Government admits it does not know how well benefit cap is working

http://www.theguardian.com/society/2013/oct/23/effect-benefit-cap-work-pensions-welfare-official-figures

Work and pensions minister condemns report that found cap not working but is unable to offer official figures

A Conservative minister has admitted that the government does not know how many people the benefit cap is forcing into work, after a new study said the flagship welfare policy was not helping the unemployed or saving money.

Mike Penning, a work and pensions minister, condemned the Chartered Institute of Housing (CIH) report as “fundamentally flawed”, after it estimated that only 10% of those hit by the cap in one London borough, Haringey, had secured jobs or increased their working hours.

However, he could not give a government figure for the number of people affected who were working more as a result.

“We don’t know what the percentage is,” he said. “We know 16,500 have gone into work as this was phased in and we gave Jobcentre Plus the funding to do that.

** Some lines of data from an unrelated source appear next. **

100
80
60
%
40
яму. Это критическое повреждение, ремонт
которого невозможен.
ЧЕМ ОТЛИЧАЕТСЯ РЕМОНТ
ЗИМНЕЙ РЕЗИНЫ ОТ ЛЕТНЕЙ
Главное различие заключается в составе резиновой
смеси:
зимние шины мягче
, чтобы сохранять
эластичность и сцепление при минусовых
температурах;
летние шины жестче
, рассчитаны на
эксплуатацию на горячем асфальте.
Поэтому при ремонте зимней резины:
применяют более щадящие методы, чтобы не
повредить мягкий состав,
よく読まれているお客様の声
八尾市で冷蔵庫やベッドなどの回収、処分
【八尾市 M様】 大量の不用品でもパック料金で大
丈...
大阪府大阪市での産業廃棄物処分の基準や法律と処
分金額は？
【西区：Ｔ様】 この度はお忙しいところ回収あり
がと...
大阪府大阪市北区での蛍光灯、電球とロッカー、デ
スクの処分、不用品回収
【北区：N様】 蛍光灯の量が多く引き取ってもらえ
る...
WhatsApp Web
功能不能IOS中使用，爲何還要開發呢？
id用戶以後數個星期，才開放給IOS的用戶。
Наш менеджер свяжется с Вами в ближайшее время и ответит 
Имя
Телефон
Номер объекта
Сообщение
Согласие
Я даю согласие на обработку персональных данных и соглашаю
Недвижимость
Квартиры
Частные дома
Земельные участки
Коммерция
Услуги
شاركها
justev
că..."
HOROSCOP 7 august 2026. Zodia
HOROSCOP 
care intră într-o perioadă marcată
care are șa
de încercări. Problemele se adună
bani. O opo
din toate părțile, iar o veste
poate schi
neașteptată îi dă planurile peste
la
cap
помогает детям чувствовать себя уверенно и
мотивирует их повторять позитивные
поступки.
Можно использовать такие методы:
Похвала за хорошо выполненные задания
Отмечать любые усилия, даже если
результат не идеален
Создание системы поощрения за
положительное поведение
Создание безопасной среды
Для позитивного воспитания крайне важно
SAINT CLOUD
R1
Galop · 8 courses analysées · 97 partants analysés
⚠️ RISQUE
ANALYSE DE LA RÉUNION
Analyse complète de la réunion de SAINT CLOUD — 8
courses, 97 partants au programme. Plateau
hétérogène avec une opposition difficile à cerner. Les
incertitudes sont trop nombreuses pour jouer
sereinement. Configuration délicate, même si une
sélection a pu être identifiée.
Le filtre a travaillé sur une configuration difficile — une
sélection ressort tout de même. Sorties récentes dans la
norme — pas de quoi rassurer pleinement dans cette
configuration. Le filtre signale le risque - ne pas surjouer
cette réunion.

“In Haringey, we knew there would be issues in the London councils, so we gave them £56m extra, so we’re not surprised we’re doing that. And for the 10% of people that have gone into work, we’re thrilled for them. And we’re also thrilled for hardworking people because this is fair.”

The CIH report looked at early results in Haringey in north London. It found only a handful of the 747 households affected by the cap had secured a job or increased working hours since the cap was introduced six months ago, despite intensive and personalised support from councils and local jobcentres.

Although the policy was shaving £60,000 a week from the benefits bill locally, this amounted to only 1% of the council’s total weekly benefit expenditure. Haringey has spent £55,000 a week on short-term discretionary grants to help claimants affected by the cap to meet rent shortfalls, and thousands more on providing extra welfare and employment advice.

The few capped claimants who had so far moved into employment were already “close to the labour market” and were likely to have got a job anyway, or were already working part-time and had increased their hours, according to Haringey jobcentre officials and charity job advisers interviewed by the CIH.